**QUESTIONS ON THE MATERIAL:**
a) In two sentences, summarize the passage about the disagreement with Huppert.
b) According to the passage on the disagreement with Huppert, which two judges served on the panel with Judge Kim Wardlaw?

Disagreement With Huppert

In yesterday’s decision, Judge Kim Wardlaw made clear that she and her colleagues—Judges Richard A. Paez and Johnnie B. Rawlinson—didn’t agree with Huppert, declaring that it “appears to be incorrectly decided, conflicts with the Supreme Court’s First Amendment public employee speech doctrine, and chills the speech of potential whistleblowers in a culture that is already protective of its own.”

She said the panel was bound to follow it based on the rule that a previous decision of the circuit must be applied unless it has been “effectively undercut by subsequent higher authority.” The higher authority it contravenes, she declared, came before, not after, Huppert.

“Although we have significant reservations about the validity of the Huppert decision, we must agree with the district court that, under Huppert, Dahlia’s disclosure to the Los Angeles Sheriff’s Department was made in the course of his official duties, and thus falls outside the protection offered by the First Amendment,” Wardlaw wrote.

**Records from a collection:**
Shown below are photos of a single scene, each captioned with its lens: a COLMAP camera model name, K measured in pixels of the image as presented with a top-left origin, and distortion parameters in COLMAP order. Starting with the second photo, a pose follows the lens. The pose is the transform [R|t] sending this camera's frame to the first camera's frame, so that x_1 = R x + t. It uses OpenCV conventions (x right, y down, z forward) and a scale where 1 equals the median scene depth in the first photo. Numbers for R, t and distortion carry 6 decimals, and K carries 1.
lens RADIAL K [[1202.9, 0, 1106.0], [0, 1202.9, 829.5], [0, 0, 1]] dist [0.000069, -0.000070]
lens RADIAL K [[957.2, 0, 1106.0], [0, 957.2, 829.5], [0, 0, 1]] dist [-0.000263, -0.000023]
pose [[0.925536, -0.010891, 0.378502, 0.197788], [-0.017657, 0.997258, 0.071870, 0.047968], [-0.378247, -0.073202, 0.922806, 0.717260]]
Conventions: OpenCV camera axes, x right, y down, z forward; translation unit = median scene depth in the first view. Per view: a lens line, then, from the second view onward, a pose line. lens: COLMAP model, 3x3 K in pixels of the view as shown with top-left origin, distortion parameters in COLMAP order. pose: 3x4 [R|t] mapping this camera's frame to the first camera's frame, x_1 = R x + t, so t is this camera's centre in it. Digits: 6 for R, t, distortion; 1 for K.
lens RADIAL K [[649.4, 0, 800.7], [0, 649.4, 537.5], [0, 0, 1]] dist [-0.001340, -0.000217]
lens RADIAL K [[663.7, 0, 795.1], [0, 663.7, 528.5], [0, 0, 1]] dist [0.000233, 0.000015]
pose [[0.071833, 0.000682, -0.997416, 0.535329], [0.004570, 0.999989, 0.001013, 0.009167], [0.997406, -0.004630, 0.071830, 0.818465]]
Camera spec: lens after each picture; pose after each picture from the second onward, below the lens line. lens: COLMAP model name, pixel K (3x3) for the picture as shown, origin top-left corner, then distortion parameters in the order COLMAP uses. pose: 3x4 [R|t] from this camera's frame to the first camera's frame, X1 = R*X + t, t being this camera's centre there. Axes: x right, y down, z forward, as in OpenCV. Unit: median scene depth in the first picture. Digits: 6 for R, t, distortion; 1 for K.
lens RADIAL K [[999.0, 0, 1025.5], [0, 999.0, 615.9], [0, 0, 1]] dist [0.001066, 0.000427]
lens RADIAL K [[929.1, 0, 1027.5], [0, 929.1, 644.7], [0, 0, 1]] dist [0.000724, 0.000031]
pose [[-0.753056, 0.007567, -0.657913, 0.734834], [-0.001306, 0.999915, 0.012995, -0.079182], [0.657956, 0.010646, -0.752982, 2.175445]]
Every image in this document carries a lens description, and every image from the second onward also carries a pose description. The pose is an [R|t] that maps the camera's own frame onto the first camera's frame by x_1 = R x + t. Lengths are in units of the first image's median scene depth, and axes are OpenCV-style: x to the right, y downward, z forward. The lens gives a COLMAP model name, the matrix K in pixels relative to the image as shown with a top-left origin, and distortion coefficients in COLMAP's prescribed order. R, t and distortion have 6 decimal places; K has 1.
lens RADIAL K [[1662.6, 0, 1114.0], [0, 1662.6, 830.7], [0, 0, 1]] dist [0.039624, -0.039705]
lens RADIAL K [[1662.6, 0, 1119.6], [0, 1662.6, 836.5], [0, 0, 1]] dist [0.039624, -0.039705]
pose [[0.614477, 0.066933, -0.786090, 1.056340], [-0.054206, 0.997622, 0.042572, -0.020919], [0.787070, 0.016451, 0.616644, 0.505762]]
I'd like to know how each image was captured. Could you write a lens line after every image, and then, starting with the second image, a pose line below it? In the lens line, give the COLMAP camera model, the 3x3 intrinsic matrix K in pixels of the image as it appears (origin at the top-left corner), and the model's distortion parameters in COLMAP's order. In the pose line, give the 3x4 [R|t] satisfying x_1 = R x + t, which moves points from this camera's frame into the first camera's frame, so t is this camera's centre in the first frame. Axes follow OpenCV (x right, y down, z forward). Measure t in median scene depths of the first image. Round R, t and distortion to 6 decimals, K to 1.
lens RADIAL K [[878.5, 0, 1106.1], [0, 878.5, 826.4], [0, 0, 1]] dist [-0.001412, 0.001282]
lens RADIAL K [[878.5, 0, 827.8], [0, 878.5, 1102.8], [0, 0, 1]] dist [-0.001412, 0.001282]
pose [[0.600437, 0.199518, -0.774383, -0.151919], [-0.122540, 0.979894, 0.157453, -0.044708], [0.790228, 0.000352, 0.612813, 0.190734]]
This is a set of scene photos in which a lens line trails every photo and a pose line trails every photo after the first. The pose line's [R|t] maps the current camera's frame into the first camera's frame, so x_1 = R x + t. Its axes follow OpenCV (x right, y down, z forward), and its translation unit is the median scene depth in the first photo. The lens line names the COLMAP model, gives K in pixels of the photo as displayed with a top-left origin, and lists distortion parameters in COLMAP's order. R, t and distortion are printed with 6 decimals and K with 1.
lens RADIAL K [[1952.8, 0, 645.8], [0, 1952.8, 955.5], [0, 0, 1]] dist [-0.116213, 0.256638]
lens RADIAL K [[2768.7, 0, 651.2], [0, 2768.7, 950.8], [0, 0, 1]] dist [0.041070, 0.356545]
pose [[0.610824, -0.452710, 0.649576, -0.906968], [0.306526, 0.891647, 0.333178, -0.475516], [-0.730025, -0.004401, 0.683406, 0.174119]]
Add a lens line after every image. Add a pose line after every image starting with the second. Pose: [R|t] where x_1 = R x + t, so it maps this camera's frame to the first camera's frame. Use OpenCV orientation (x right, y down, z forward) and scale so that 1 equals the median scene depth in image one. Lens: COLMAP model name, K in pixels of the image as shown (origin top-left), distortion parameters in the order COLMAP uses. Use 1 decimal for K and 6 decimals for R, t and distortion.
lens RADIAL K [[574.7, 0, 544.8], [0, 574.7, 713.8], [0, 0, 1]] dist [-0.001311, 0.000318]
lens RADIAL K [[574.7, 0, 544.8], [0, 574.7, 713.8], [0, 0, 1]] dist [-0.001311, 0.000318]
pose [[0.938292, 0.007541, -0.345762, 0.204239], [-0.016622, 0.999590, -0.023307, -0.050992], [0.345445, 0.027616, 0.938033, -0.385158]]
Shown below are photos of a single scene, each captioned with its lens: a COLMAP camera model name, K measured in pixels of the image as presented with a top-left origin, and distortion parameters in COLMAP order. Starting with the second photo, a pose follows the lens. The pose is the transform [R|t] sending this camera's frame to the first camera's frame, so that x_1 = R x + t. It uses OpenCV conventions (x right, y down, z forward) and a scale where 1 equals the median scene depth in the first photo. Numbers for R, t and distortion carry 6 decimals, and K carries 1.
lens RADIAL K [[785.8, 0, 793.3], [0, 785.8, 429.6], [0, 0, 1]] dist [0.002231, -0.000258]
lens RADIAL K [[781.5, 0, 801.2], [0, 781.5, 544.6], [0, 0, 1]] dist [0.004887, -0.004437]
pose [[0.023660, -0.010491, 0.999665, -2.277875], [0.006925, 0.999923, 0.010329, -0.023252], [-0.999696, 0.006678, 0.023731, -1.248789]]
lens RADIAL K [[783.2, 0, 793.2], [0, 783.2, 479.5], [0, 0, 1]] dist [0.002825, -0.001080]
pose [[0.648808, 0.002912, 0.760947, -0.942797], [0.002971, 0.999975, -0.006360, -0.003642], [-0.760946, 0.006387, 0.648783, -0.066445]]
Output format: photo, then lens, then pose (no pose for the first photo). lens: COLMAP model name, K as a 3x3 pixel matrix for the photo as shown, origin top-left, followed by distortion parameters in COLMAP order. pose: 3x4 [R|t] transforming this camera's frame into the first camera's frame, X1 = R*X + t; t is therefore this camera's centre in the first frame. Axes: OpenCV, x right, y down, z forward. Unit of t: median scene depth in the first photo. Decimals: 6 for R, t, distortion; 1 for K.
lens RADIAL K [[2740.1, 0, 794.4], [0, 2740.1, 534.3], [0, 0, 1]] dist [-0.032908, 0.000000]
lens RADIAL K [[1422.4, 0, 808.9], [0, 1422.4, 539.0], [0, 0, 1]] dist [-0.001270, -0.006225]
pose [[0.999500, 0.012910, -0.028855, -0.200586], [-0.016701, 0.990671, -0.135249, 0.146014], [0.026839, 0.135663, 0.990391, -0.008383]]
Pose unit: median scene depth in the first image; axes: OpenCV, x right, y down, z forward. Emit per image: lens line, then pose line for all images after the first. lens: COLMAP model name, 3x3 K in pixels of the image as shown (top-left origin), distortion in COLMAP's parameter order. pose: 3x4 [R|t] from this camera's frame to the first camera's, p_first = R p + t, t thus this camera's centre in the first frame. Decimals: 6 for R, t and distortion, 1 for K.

**SOLVED TASKS:**
a) Judge Kim Wardlaw, writing for a panel with Judges Richard A. Paez and Johnnie B. Rawlinson, stated that Huppert appears to be incorrectly decided, conflicts with the Supreme Court's First Amendment public employee speech doctrine, and chills the speech of potential whistleblowers. The panel nonetheless felt bound to follow it and agreed with the district court that, under Huppert, Dahlia's disclosure to the Los Angeles Sheriff's Department was made in the course of his official duties and falls outside First Amendment protection.

b) Judges Richard A. Paez and Johnnie B. Rawlinson.